The counter-culture that is Apple

Apple has one of the most recognized brands in the world. The brand stands for different things to different people, but past ad campaigns challenged consumers to “Think Different” — that message is helping the company in the digital music world.

“Apple became a counter-culture phenomenon,” said Deal. “They represented those people that went against the grain and they capitalized on that with the Think Different campaign. They created a cultural computer icon of the Apple brand that represented a completely different type of computer user and that has translated beautifully into the introduction of the iPod. That counter-culture icon dovetails nicely into the idea of digital music. Where do you want to get your music? You want to get it from someone that has symbolically gone against the grain — that’s what music is about; that’s what Rock and Roll is all about.”

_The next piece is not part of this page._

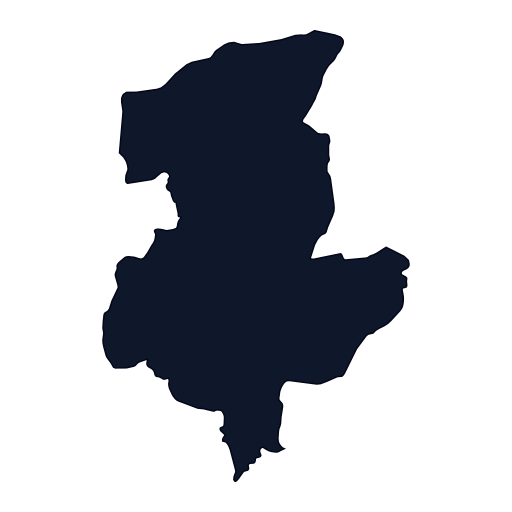 the border of Sari Pul
{"feature_id": "AFG-1748", "entity_name": "Sari Pul", "entity_type": "Province", "adm_level": 1, "iso_a3": "AFG", "parent_name": "Afghanistan", "parent_adm1": "", "projection": "equal_earth", "projection_center": [66.141, 35.686], "detail": "fine", "context": "isolated", "style": "filled", "palette": "ink", "viewbox_px": 512, "rotation_deg": 0, "n_neighbors": 0, "source": "natural_earth", "source_scale": "10m", "svg_char_len": 5943}
<svg xmlns="http://www.w3.org/2000/svg" viewBox="0 0 512 512"><path d="M314.5,30.7L334.8,35.0L340.3,37.0L341.2,37.8L342.0,38.6L342.7,39.6L343.2,41.0L343.2,42.0L343.2,42.9L342.9,44.4L342.5,45.5L340.1,50.4L339.4,51.4L337.8,53.3L337.0,54.2L334.9,58.4L333.6,60.3L329.2,64.7L328.3,65.8L326.2,69.0L322.9,75.4L322.5,76.6L322.1,77.9L321.2,83.2L320.6,85.2L316.1,95.5L315.1,98.7L314.6,99.7L312.6,103.2L311.6,105.3L305.4,115.5L303.0,118.8L302.6,119.7L302.2,121.1L302.4,121.9L303.1,122.9L308.9,126.1L316.7,132.8L317.9,133.6L320.9,134.2L325.4,134.0L327.3,134.5L328.2,135.3L328.8,136.2L329.5,139.8L329.6,141.1L329.5,142.1L328.8,144.2L328.5,145.5L328.5,155.0L328.7,156.5L329.2,158.8L329.2,159.5L329.1,160.2L328.9,160.8L327.6,162.7L327.3,163.3L327.1,164.3L326.9,165.4L326.8,168.5L326.9,171.8L329.7,176.2L330.4,178.8L333.8,203.6L334.1,207.9L333.9,211.2L332.5,215.6L327.5,227.0L326.1,231.6L325.9,232.1L325.6,232.5L325.1,233.1L324.3,233.6L321.7,234.7L320.8,235.4L319.2,237.0L317.4,239.3L316.4,241.0L314.4,244.9L310.3,257.8L310.7,259.0L313.6,259.3L340.5,253.8L340.8,253.9L341.0,254.1L341.3,254.4L341.7,255.0L342.0,255.6L342.9,257.9L343.5,258.9L344.5,259.8L345.6,260.0L366.3,258.1L367.9,257.6L369.4,256.5L371.0,255.7L373.7,254.8L376.7,253.3L386.1,247.3L404.0,256.3L408.3,260.4L408.9,263.2L409.0,264.2L409.0,264.9L408.9,265.6L408.6,266.3L408.1,267.1L407.4,267.8L406.4,268.6L402.9,270.3L401.9,271.1L401.2,272.2L401.1,273.9L401.6,274.8L405.8,277.1L406.4,277.8L406.7,278.4L406.4,280.6L406.4,281.9L406.7,285.1L406.6,286.1L406.3,286.8L405.8,287.1L403.2,287.8L402.5,288.1L402.2,288.4L402.1,289.0L402.1,290.0L403.2,296.4L403.3,298.2L403.3,300.4L403.0,303.2L402.6,305.3L402.0,307.2L401.1,308.9L399.9,310.6L391.0,320.3L387.9,323.2L384.3,325.6L378.3,328.6L375.4,330.5L373.1,333.0L367.9,334.2L365.9,336.0L356.5,348.7L344.4,373.2L343.0,375.2L341.9,376.2L338.1,376.5L336.8,376.8L327.1,381.1L320.6,383.6L316.7,384.0L289.6,380.5L286.6,380.7L285.4,381.5L284.3,382.4L283.0,384.1L282.1,385.5L281.2,387.2L280.0,390.3L279.6,391.8L278.7,398.3L278.8,399.3L279.1,400.2L279.7,401.0L281.4,402.9L282.1,403.9L282.5,405.4L282.5,407.0L280.9,417.2L280.5,423.5L279.7,426.5L279.1,427.9L278.7,429.4L278.4,431.2L277.9,437.8L278.0,439.9L278.2,441.7L278.7,443.1L279.3,444.2L280.7,446.2L281.2,446.7L282.4,447.9L284.2,448.7L280.5,450.4L278.6,451.5L277.8,451.8L276.5,452.0L274.9,451.9L271.5,451.4L269.0,450.7L265.6,448.9L264.1,447.9L262.9,447.2L262.0,447.3L260.8,448.1L260.0,449.1L259.6,450.1L259.6,451.1L259.7,452.0L259.9,452.9L260.7,454.9L260.8,455.4L260.6,455.9L260.3,456.3L259.6,456.8L258.8,457.1L256.3,457.7L255.7,458.1L255.4,458.6L255.1,460.9L254.9,461.7L254.5,462.4L254.1,462.8L253.5,463.0L250.0,463.3L249.2,463.6L248.6,464.1L248.2,464.7L248.1,465.5L248.2,466.4L248.4,467.3L248.5,468.1L248.5,468.8L248.2,469.5L247.7,470.0L247.1,470.3L244.4,471.0L243.8,471.3L243.2,471.8L238.3,478.7L236.5,480.7L235.8,481.2L235.1,481.3L234.6,480.8L233.9,479.7L234.0,477.5L234.4,475.8L235.7,472.5L235.9,471.6L235.7,470.1L230.3,449.5L228.8,445.8L227.5,443.6L225.9,441.9L222.7,441.0L222.7,439.4L223.2,438.0L224.6,435.9L224.9,435.3L225.0,434.8L224.4,434.1L220.8,430.7L220.2,429.4L220.2,428.3L220.9,427.7L223.1,426.8L223.6,426.4L223.9,425.7L224.2,424.8L224.3,423.6L224.5,418.4L224.5,417.2L224.4,416.2L224.1,415.0L223.6,413.7L222.9,412.4L222.3,411.3L221.1,410.5L219.8,410.1L217.2,409.9L215.8,410.1L214.9,410.5L214.4,411.0L213.2,411.0L203.7,408.7L197.8,408.1L178.3,400.8L176.9,400.0L175.4,398.7L173.4,396.2L172.4,394.5L169.9,389.1L169.4,387.8L169.1,386.5L168.9,385.0L168.8,383.9L169.2,381.2L169.2,380.3L169.1,379.5L168.8,378.8L168.3,378.3L167.7,378.2L164.6,379.1L163.9,379.1L163.0,378.8L160.3,377.2L158.9,376.7L156.9,376.4L155.9,376.0L155.1,374.7L154.6,372.5L154.3,371.7L153.9,371.0L153.5,370.3L153.0,369.6L152.4,369.1L151.8,368.6L149.0,367.0L148.4,366.5L147.8,366.0L147.4,365.3L147.1,364.7L147.0,364.1L147.0,363.4L147.0,362.6L147.2,361.7L147.7,360.2L147.7,359.8L147.7,359.5L146.8,359.5L145.4,359.7L138.9,362.0L138.2,362.5L137.4,363.0L135.3,365.3L134.1,366.0L132.3,366.5L126.5,367.8L115.3,367.9L113.5,367.1L111.5,363.4L107.4,357.8L106.5,356.2L105.9,354.3L103.8,346.5L103.1,342.7L103.0,339.8L103.6,335.1L103.8,332.8L103.0,328.1L103.4,321.0L104.1,314.8L104.4,313.9L105.0,313.0L107.7,311.3L108.7,310.2L109.6,308.7L112.0,301.0L117.9,288.6L118.3,287.6L118.3,287.1L118.3,286.5L118.0,284.9L115.6,276.4L115.4,275.5L115.4,274.9L115.4,274.0L116.0,272.1L117.0,269.8L117.2,269.0L117.3,268.6L117.2,266.9L117.2,265.3L117.9,264.0L119.0,262.6L125.0,257.5L126.4,257.0L128.2,256.7L134.1,257.3L140.0,259.1L141.0,259.1L141.9,259.1L144.2,257.8L147.9,252.6L152.1,245.2L153.0,244.0L154.2,241.9L154.9,240.2L155.6,236.4L155.8,234.8L155.6,233.6L154.7,231.8L154.6,230.8L155.0,230.0L156.4,229.4L157.4,229.2L158.3,229.2L161.7,229.6L166.6,230.8L173.1,229.7L176.3,228.5L176.7,228.3L177.0,227.4L177.5,226.1L177.9,223.4L178.4,221.8L179.1,220.3L180.6,218.4L180.8,217.7L180.6,217.1L179.7,216.6L179.1,216.5L178.6,216.4L178.5,216.1L178.3,215.5L178.3,213.5L176.4,204.4L176.3,203.3L176.1,202.5L175.8,202.2L174.6,202.0L174.0,201.3L173.5,200.6L171.7,195.8L170.9,192.1L170.5,191.5L169.8,191.0L168.2,190.0L167.2,188.9L166.4,186.7L166.6,185.6L167.1,184.6L167.7,183.9L168.1,183.2L168.4,182.7L168.4,182.2L168.1,180.1L168.1,179.7L168.3,179.2L169.6,177.2L169.8,176.6L169.7,175.8L169.3,174.8L168.5,173.7L167.5,172.7L166.4,172.1L165.2,171.8L163.9,171.6L161.0,172.6L156.1,176.8L154.6,178.2L153.3,178.8L151.6,179.5L127.5,183.3L126.3,182.4L125.7,180.5L126.0,175.6L128.1,169.6L128.0,167.9L127.7,165.8L127.0,163.1L126.2,161.0L123.9,157.2L119.5,152.8L123.0,112.7L123.0,110.6L121.8,102.5L121.7,100.3L121.8,98.1L122.7,95.7L123.5,94.4L126.6,92.4L136.5,92.3L157.1,89.4L161.3,88.0L165.9,84.5L175.5,74.0L186.9,64.8L192.1,62.4L209.3,58.6L211.1,57.6L213.0,55.2L214.9,52.2L215.5,51.5L216.5,50.5L224.5,45.0L228.9,43.1L234.0,42.5L241.6,44.8L259.5,43.7L281.4,39.8L295.5,35.5L301.3,35.1L303.8,35.3L306.2,35.0L307.3,34.6L314.5,30.7Z" fill="#0f172a" stroke="#020617" stroke-width="1.5"/></svg>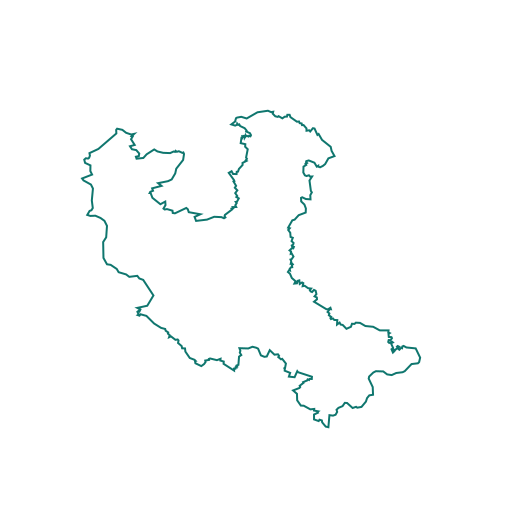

One of the most important things that Apple has been able to do since the introduction of the original iPod is have its brand associated with digital music players. When people think of buying a music player, the name that automatically comes to mind is iPod. Simply put, owning an iPod has become a status symbol.

This is what Sony was able to do in the past with the Walkman brand and it is also one of the reasons other companies will have a difficult time removing Apple from its dominant role in the market.

“Apple is so firmly entrenched in the market right now — it would be hard to imagine what kind of misstep it would take on Apple’s part to lose this dominance,” said Deal.